Maybe whatever is going on right now seems bigger than everything else, but the pandemic, at its worst, was only set to wipe out 5% of us, and nuclear war was going to kill us all. As for climate change, if it's not worse than killing 5% of us — mostly the old — then it's not as bad as it's been portrayed in the press.
I'm reading
"The Most Patriotic Thing You Can Do Right Now/Our nation is rising, however imperfectly, to meet the challenge posed by the coronavirus pandemic. That needs to be said more often" by the NYT Editorial Board.
Ah, it seems that only a few weeks ago, there were mainstream media voices who would have called
Donald Trump "the greatest existential threat in our lifetimes."
But the pandemic is the "existential threat" that we've
done the most about — taken so seriously and changed so much of what we are doing. Maybe we need to call it the "the greatest existential threat in our lifetimes" to make sense out of how
much we've done. We haven't been willing to sacrifice so much to deal with climate change — to radically shrink economic activity and to stay home or very near home. Much of what we've done for the pandemic is also what we could do for climate change if we took it deadly seriously.
Why did we do it? Deaths were happening before our eyes, and experts told us this is what we all need to do, and the whole world was doing it at once, and we understood that it needed to be done right away. That is what's
greatest about the pandemic: The way We the People of the World
acted in response to the thing — not the thing itself.
Now, to read the editorial. It begins with a "thank you," and it advises us not to look only at the failures but to look at all the good "the vast majority of Americans have done." Why limit it to Americans? Because it's Memorial Day?
This weekend, as we honor those who made the ultimate sacrifice in defense of our country, it’s worth pausing to acknowledge the smaller but essential patriotic sacrifices we are all making today, for one another...
We've done a lot of "smaller" things. Whether they were and are "essential," we'll never know, and we'll analyze and politicize for as long as our lifetime lasts.
You’re doing great, my fellow Americans. What you have been asked to do is not easy...
But it is much easier than giving your life in battle.
... but you’re doing it. And you’ve already made a big difference. People are alive today who might otherwise not be, thanks to the sacrifices you have made and are continuing to make....
The editors call on us to continue. It's a thanks in advance:
Until there is a vaccine, which could be years from now, the simple acts of wearing a mask and practicing social distancing may be the most reliable ways to stem the spread of the disease and save more lives.
And if you don't believe in the cause, don't protest:
The most patriotic thing that Americans can do right now is not to carry military-style rifles to a protest that shuts down their state legislature, or to spread baseless conspiracy theories online, or to pick fights in a supermarket over reasonable public health measures....

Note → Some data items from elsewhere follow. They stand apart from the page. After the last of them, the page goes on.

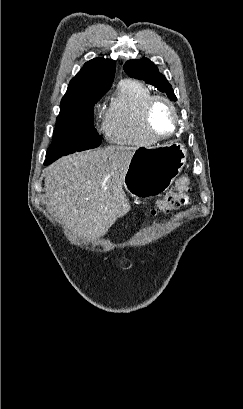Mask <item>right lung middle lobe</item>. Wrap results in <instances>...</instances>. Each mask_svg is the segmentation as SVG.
I'll list each match as a JSON object with an SVG mask.
<instances>
[{
	"label": "right lung middle lobe",
	"mask_w": 243,
	"mask_h": 409,
	"mask_svg": "<svg viewBox=\"0 0 243 409\" xmlns=\"http://www.w3.org/2000/svg\"><path fill=\"white\" fill-rule=\"evenodd\" d=\"M97 102L87 106H60L53 141L46 156L68 155L101 144L93 123V110Z\"/></svg>",
	"instance_id": "dd1d6c3e"
}]
</instances>
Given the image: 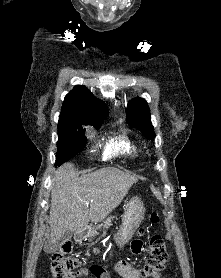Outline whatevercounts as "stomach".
Wrapping results in <instances>:
<instances>
[{
  "label": "stomach",
  "mask_w": 221,
  "mask_h": 278,
  "mask_svg": "<svg viewBox=\"0 0 221 278\" xmlns=\"http://www.w3.org/2000/svg\"><path fill=\"white\" fill-rule=\"evenodd\" d=\"M145 208L138 197H132L124 209L121 231L115 236L116 242L122 246L127 243L134 235L143 220Z\"/></svg>",
  "instance_id": "1"
}]
</instances>
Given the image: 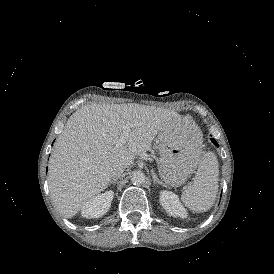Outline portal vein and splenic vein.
Listing matches in <instances>:
<instances>
[{
	"mask_svg": "<svg viewBox=\"0 0 274 274\" xmlns=\"http://www.w3.org/2000/svg\"><path fill=\"white\" fill-rule=\"evenodd\" d=\"M129 132H130V126H125L124 127V131L122 133V135L120 136V138L118 139L117 144L119 145H125L126 144V140L129 136Z\"/></svg>",
	"mask_w": 274,
	"mask_h": 274,
	"instance_id": "obj_1",
	"label": "portal vein and splenic vein"
}]
</instances>
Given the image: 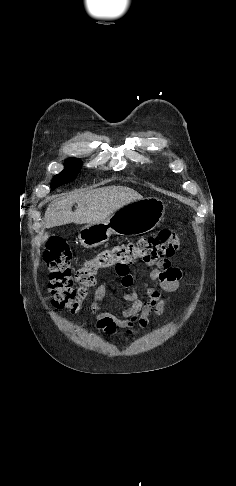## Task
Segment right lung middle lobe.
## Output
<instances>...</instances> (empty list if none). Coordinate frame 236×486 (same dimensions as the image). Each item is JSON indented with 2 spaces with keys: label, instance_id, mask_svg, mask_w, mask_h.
I'll return each instance as SVG.
<instances>
[{
  "label": "right lung middle lobe",
  "instance_id": "right-lung-middle-lobe-1",
  "mask_svg": "<svg viewBox=\"0 0 236 486\" xmlns=\"http://www.w3.org/2000/svg\"><path fill=\"white\" fill-rule=\"evenodd\" d=\"M81 166V161L77 158H70L65 161V169L55 175L51 182V190L57 188L62 184H66L75 179Z\"/></svg>",
  "mask_w": 236,
  "mask_h": 486
}]
</instances>
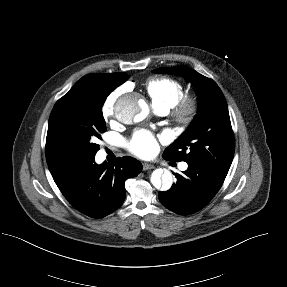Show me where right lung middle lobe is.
<instances>
[{
    "instance_id": "right-lung-middle-lobe-1",
    "label": "right lung middle lobe",
    "mask_w": 287,
    "mask_h": 287,
    "mask_svg": "<svg viewBox=\"0 0 287 287\" xmlns=\"http://www.w3.org/2000/svg\"><path fill=\"white\" fill-rule=\"evenodd\" d=\"M111 92L92 83L71 88L59 99L49 118L46 156L73 168L94 157L99 150L94 142L106 131L102 106Z\"/></svg>"
}]
</instances>
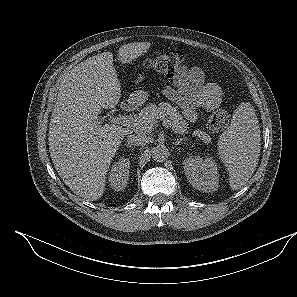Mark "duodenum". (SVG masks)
Here are the masks:
<instances>
[{"label": "duodenum", "instance_id": "obj_1", "mask_svg": "<svg viewBox=\"0 0 297 297\" xmlns=\"http://www.w3.org/2000/svg\"><path fill=\"white\" fill-rule=\"evenodd\" d=\"M135 106H136V102L134 100L125 101L121 105V111L123 113H130L134 110Z\"/></svg>", "mask_w": 297, "mask_h": 297}]
</instances>
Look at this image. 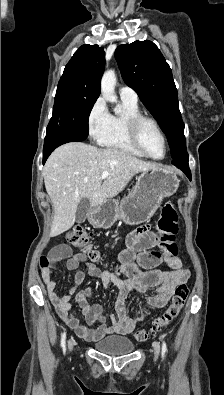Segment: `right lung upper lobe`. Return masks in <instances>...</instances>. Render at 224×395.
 I'll return each mask as SVG.
<instances>
[{"instance_id":"1","label":"right lung upper lobe","mask_w":224,"mask_h":395,"mask_svg":"<svg viewBox=\"0 0 224 395\" xmlns=\"http://www.w3.org/2000/svg\"><path fill=\"white\" fill-rule=\"evenodd\" d=\"M105 53L98 45H82L66 65L59 85L100 94Z\"/></svg>"}]
</instances>
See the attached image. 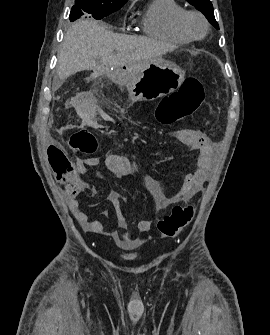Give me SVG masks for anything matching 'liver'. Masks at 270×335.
Listing matches in <instances>:
<instances>
[{
  "label": "liver",
  "mask_w": 270,
  "mask_h": 335,
  "mask_svg": "<svg viewBox=\"0 0 270 335\" xmlns=\"http://www.w3.org/2000/svg\"><path fill=\"white\" fill-rule=\"evenodd\" d=\"M153 38L114 34L97 22L78 20L68 28L58 54V76L69 78L82 70L110 72L111 68H129V78H137L153 58L172 50ZM100 58L101 66H96Z\"/></svg>",
  "instance_id": "obj_1"
}]
</instances>
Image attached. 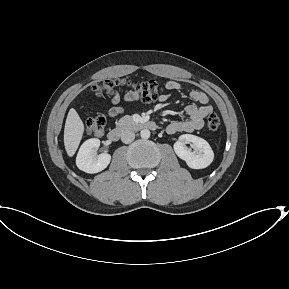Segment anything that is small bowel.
<instances>
[{"label": "small bowel", "instance_id": "c3829d8e", "mask_svg": "<svg viewBox=\"0 0 289 289\" xmlns=\"http://www.w3.org/2000/svg\"><path fill=\"white\" fill-rule=\"evenodd\" d=\"M165 88L170 91H179L184 89L181 83L169 80L165 83ZM190 98L197 103L190 104L185 108L187 119L171 122L167 126V131L171 134L179 132H193L202 128L204 118L213 111V107L209 104V98L207 94L201 90H191L189 92ZM126 102H133L137 100V97L133 93H126L123 97ZM168 96L162 94L159 97L160 102H166ZM121 97L118 93H115L111 99V104L108 109V115L115 117L123 112V108L119 105Z\"/></svg>", "mask_w": 289, "mask_h": 289}]
</instances>
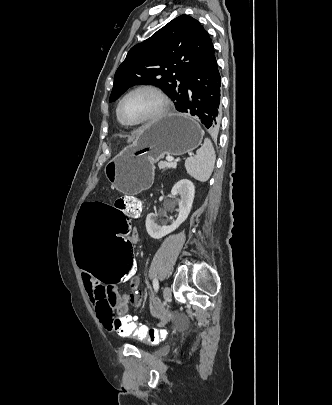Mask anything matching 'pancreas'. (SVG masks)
I'll use <instances>...</instances> for the list:
<instances>
[{
	"mask_svg": "<svg viewBox=\"0 0 332 405\" xmlns=\"http://www.w3.org/2000/svg\"><path fill=\"white\" fill-rule=\"evenodd\" d=\"M158 167H159V169H161V170H167V169L172 168V167L169 166V162H165V161L159 162V163H158Z\"/></svg>",
	"mask_w": 332,
	"mask_h": 405,
	"instance_id": "pancreas-1",
	"label": "pancreas"
}]
</instances>
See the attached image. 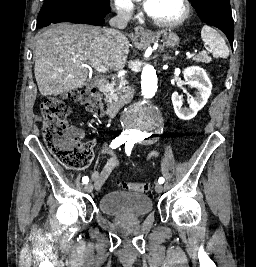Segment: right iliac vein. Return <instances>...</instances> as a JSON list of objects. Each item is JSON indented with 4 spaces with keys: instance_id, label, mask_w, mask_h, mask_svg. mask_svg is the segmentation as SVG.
<instances>
[{
    "instance_id": "obj_1",
    "label": "right iliac vein",
    "mask_w": 256,
    "mask_h": 267,
    "mask_svg": "<svg viewBox=\"0 0 256 267\" xmlns=\"http://www.w3.org/2000/svg\"><path fill=\"white\" fill-rule=\"evenodd\" d=\"M84 190L88 193L92 192L93 191V184L90 182V183H87L84 187Z\"/></svg>"
}]
</instances>
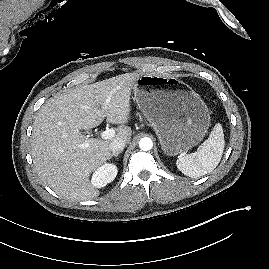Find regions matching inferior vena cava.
Masks as SVG:
<instances>
[{
  "instance_id": "602c4592",
  "label": "inferior vena cava",
  "mask_w": 269,
  "mask_h": 269,
  "mask_svg": "<svg viewBox=\"0 0 269 269\" xmlns=\"http://www.w3.org/2000/svg\"><path fill=\"white\" fill-rule=\"evenodd\" d=\"M126 145V141L123 139H115L114 141H112L109 145L110 150L113 153L122 151L124 149Z\"/></svg>"
}]
</instances>
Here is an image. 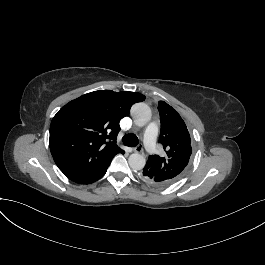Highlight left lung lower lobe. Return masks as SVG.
<instances>
[{"instance_id":"left-lung-lower-lobe-1","label":"left lung lower lobe","mask_w":265,"mask_h":265,"mask_svg":"<svg viewBox=\"0 0 265 265\" xmlns=\"http://www.w3.org/2000/svg\"><path fill=\"white\" fill-rule=\"evenodd\" d=\"M142 177H143V179H144L146 182H148V183H150V184L157 185V186H161L160 184H158V183L155 181L156 179H154V178L151 177L150 173H149L148 170L145 169V168L143 169Z\"/></svg>"}]
</instances>
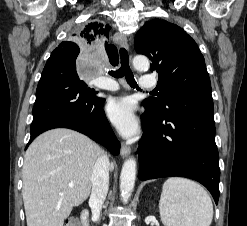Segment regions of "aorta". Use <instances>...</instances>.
<instances>
[{
  "instance_id": "obj_1",
  "label": "aorta",
  "mask_w": 247,
  "mask_h": 226,
  "mask_svg": "<svg viewBox=\"0 0 247 226\" xmlns=\"http://www.w3.org/2000/svg\"><path fill=\"white\" fill-rule=\"evenodd\" d=\"M133 66L138 71H147L150 67V62L147 57L138 55L133 59ZM136 177V160L134 158L127 159L120 174V192L123 203H127L134 189Z\"/></svg>"
}]
</instances>
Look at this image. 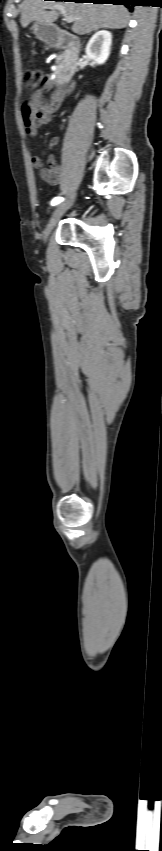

Or at least, don't do the sorts of protests that are never a good idea, whether they're about a pandemic or anything else. The editors don't go so far as to tell Americans that it's not "patriotic" to have protests about our disagreement with what the government tries to force us to do.
As
Hillary Clinton famously said: "I'm sick and tired of people who say that if you debate and disagree with this administration,
somehow you're not patriotic. We need to stand up and say we're Americans, and we have the right to debate and disagree with any administration."